───── Dataset extract

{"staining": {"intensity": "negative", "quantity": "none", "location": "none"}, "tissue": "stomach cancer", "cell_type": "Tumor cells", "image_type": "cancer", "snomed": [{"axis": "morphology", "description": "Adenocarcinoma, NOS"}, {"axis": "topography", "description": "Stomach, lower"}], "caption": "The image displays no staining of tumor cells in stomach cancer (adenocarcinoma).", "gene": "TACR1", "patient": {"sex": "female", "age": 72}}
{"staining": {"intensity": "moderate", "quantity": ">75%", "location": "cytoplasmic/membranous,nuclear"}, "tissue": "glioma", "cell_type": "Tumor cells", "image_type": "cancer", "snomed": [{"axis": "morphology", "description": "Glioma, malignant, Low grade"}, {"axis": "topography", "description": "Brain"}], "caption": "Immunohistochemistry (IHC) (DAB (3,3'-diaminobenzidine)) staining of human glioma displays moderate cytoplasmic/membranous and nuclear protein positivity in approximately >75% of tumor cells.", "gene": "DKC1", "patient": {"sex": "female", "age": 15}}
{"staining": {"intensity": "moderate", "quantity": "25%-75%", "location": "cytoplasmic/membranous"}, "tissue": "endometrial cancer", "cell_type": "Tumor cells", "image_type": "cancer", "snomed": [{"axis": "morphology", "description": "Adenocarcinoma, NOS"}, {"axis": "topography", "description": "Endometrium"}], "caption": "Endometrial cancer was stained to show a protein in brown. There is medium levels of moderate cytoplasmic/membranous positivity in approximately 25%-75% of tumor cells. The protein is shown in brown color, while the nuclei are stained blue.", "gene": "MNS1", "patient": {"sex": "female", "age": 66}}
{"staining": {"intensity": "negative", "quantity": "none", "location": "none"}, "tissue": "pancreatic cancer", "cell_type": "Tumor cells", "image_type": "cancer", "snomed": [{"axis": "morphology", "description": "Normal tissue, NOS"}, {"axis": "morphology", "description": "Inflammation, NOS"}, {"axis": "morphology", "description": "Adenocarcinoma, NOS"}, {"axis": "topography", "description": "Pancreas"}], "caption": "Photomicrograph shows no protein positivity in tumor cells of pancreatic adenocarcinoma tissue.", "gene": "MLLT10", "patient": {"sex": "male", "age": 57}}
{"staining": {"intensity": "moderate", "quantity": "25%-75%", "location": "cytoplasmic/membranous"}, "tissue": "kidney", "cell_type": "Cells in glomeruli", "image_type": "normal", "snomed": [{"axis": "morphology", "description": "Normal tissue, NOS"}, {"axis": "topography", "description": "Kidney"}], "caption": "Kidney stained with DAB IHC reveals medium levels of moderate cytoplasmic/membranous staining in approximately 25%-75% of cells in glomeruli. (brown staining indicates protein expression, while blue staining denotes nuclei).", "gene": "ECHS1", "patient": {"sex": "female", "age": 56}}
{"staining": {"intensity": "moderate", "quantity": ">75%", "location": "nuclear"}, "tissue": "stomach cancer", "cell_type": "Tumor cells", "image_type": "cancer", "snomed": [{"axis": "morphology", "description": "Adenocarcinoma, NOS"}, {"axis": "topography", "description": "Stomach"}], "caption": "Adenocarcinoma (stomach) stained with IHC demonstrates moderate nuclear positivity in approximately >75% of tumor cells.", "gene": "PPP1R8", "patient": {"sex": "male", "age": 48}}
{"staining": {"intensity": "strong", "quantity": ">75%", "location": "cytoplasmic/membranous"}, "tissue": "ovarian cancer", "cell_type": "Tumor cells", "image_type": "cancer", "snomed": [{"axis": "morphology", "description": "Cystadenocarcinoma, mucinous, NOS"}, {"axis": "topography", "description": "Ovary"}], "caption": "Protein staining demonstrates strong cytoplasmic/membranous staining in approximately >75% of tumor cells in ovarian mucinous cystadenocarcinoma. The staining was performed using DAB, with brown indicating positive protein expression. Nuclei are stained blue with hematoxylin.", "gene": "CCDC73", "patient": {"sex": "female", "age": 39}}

──────────

A word-for-word copy of the data is what should be returned.

* _Answer section_
{"staining": {"intensity": "negative", "quantity": "none", "location": "none"}, "tissue": "stomach cancer", "cell_type": "Tumor cells", "image_type": "cancer", "snomed": [{"axis": "morphology", "description": "Adenocarcinoma, NOS"}, {"axis": "topography", "description": "Stomach, lower"}], "caption": "The image displays no staining of tumor cells in stomach cancer (adenocarcinoma).", "gene": "TACR1", "patient": {"sex": "female", "age": 72}}
{"staining": {"intensity": "moderate", "quantity": ">75%", "location": "cytoplasmic/membranous,nuclear"}, "tissue": "glioma", "cell_type": "Tumor cells", "image_type": "cancer", "snomed": [{"axis": "morphology", "description": "Glioma, malignant, Low grade"}, {"axis": "topography", "description": "Brain"}], "caption": "Immunohistochemistry (IHC) (DAB (3,3'-diaminobenzidine)) staining of human glioma displays moderate cytoplasmic/membranous and nuclear protein positivity in approximately >75% of tumor cells.", "gene": "DKC1", "patient": {"sex": "female", "age": 15}}
{"staining": {"intensity": "moderate", "quantity": "25%-75%", "location": "cytoplasmic/membranous"}, "tissue": "endometrial cancer", "cell_type": "Tumor cells", "image_type": "cancer", "snomed": [{"axis": "morphology", "description": "Adenocarcinoma, NOS"}, {"axis": "topography", "description": "Endometrium"}], "caption": "Endometrial cancer was stained to show a protein in brown. There is medium levels of moderate cytoplasmic/membranous positivity in approximately 25%-75% of tumor cells. The protein is shown in brown color, while the nuclei are stained blue.", "gene": "MNS1", "patient": {"sex": "female", "age": 66}}
{"staining": {"intensity": "negative", "quantity": "none", "location": "none"}, "tissue": "pancreatic cancer", "cell_type": "Tumor cells", "image_type": "cancer", "snomed": [{"axis": "morphology", "description": "Normal tissue, NOS"}, {"axis": "morphology", "description": "Inflammation, NOS"}, {"axis": "morphology", "description": "Adenocarcinoma, NOS"}, {"axis": "topography", "description": "Pancreas"}], "caption": "Photomicrograph shows no protein positivity in tumor cells of pancreatic adenocarcinoma tissue.", "gene": "MLLT10", "patient": {"sex": "male", "age": 57}}
{"staining": {"intensity": "moderate", "quantity": "25%-75%", "location": "cytoplasmic/membranous"}, "tissue": "kidney", "cell_type": "Cells in glomeruli", "image_type": "normal", "snomed": [{"axis": "morphology", "description": "Normal tissue, NOS"}, {"axis": "topography", "description": "Kidney"}], "caption": "Kidney stained with DAB IHC reveals medium levels of moderate cytoplasmic/membranous staining in approximately 25%-75% of cells in glomeruli. (brown staining indicates protein expression, while blue staining denotes nuclei).", "gene": "ECHS1", "patient": {"sex": "female", "age": 56}}
{"staining": {"intensity": "moderate", "quantity": ">75%", "location": "nuclear"}, "tissue": "stomach cancer", "cell_type": "Tumor cells", "image_type": "cancer", "snomed": [{"axis": "morphology", "description": "Adenocarcinoma, NOS"}, {"axis": "topography", "description": "Stomach"}], "caption": "Adenocarcinoma (stomach) stained with IHC demonstrates moderate nuclear positivity in approximately >75% of tumor cells.", "gene": "PPP1R8", "patient": {"sex": "male", "age": 48}}
{"staining": {"intensity": "strong", "quantity": ">75%", "location": "cytoplasmic/membranous"}, "tissue": "ovarian cancer", "cell_type": "Tumor cells", "image_type": "cancer", "snomed": [{"axis": "morphology", "description": "Cystadenocarcinoma, mucinous, NOS"}, {"axis": "topography", "description": "Ovary"}], "caption": "Protein staining demonstrates strong cytoplasmic/membranous staining in approximately >75% of tumor cells in ovarian mucinous cystadenocarcinoma. The staining was performed using DAB, with brown indicating positive protein expression. Nuclei are stained blue with hematoxylin.", "gene": "CCDC73", "patient": {"sex": "female", "age": 39}}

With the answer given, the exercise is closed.